Agricultural News
OSU Researchers Using Cosmic Rays to Measure Soil Moisture
Fri, 20 Nov 2015 11:29:29 CST
Researchers at Oklahoma State University are working with cutting-edge technology that provides high-quality soil moisture data that may prove useful to help predict floods and wildfires.
"It's a revolutionary kind of technology that has not existed until just a few years ago," said Tyson Ochsner, Sarkeys professor in OSU's Department of Plant and Soil Sciences.
Oschner has labeled this new instrument a Cosmic Ray Neutron Rover. The Rover uses cosmic ray technology first developed by Marek Zreda, hydrology and water resources professor at the University of Arizona, who created a network of stationary probes around the country called the COsmic-ray Soil Moisture Observing System.
"The Rover uses cosmic rays as a way of inferring soil moisture over a large area by counting neutrons above the ground," Ochsner said. "High energy cosmic rays are constantly coming in at the top of our atmosphere. These are mostly high-speed protons, and they collide with atoms and molecules in our atmosphere and eject neutrons, which travel at a very high rate of speed. Those continue down through the atmosphere and then start to interact with molecules near the land surface."

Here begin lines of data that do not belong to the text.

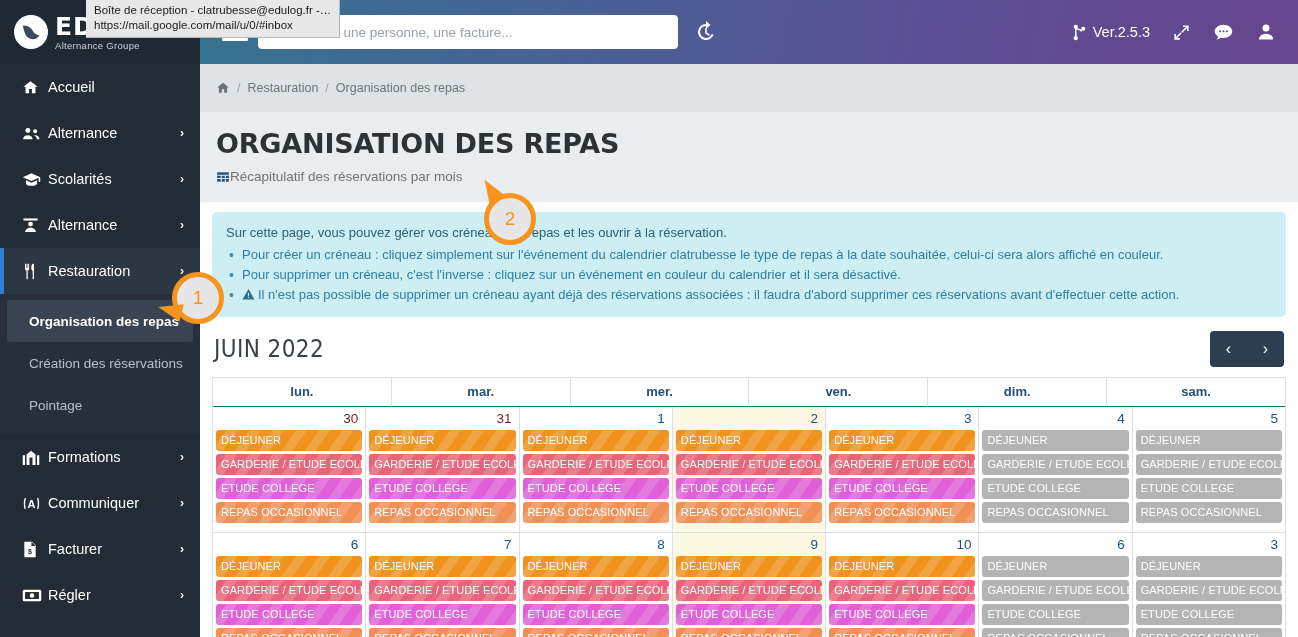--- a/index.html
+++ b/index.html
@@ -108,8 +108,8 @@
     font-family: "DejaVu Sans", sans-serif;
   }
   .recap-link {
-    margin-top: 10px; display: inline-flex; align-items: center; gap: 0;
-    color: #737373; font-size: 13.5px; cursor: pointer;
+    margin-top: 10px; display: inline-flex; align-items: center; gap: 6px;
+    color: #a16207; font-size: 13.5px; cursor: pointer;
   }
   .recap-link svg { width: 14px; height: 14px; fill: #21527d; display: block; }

Most notably, these fast neutrons begin to interact with hydrogen molecules.
"Hydrogen has an atomic mass unit of one and the neutron has an atomic mass unit of one," he said. "When they hit each other, the neutron loses a lot of its speed because it's the same weight, so hydrogen is really effective at slowing those neutrons down. The fewer fast neutrons, the more hydrogen we have near the surface of the earth, mainly in the form of soil moisture."
Funded by National Science Foundation's Experimental Program for Stimulating Competitive Research program, the Rover currently being tested at OSU is a larger version of the COSMOS instrument that can detect more neutrons in a short amount of time, according to Ochsner.
"Because the Rover is portable, we can put this large neutron counter in a vehicle, drive down the gravel roads, and sense the soil moisture in fields around us, so we can start to make detailed soil moisture maps," said Ochsner. "There are probably only five or six of these rovers in use today. There aren't many of these built with this purpose in mind."
Ochsner said the goal of this research is to learn what major factors control soil moisture variability from one location to another.
"We can feed this detailed soil moisture information into a decision support or modeling framework," he said. "Within this framework, we can make more accurate predictions about potential floods and wildfires."
This research also could potentially benefit ranchers who can adapt their stocking rate so they do not overgraze.
"That's an application that we hope to develop," Ochsner said.
Currently, the OSU research team is focused on documenting the calibration and validation procedures for the Rover that will help establish precise instructions for its use, which they could then teach to other researchers across the state to expand these detailed soil moisture maps.
"The Rover will be infrastructure to be shared among other researchers in Oklahoma," Ochsner said. "By the end of the project, we hope this is a resource that is developed for other people to use."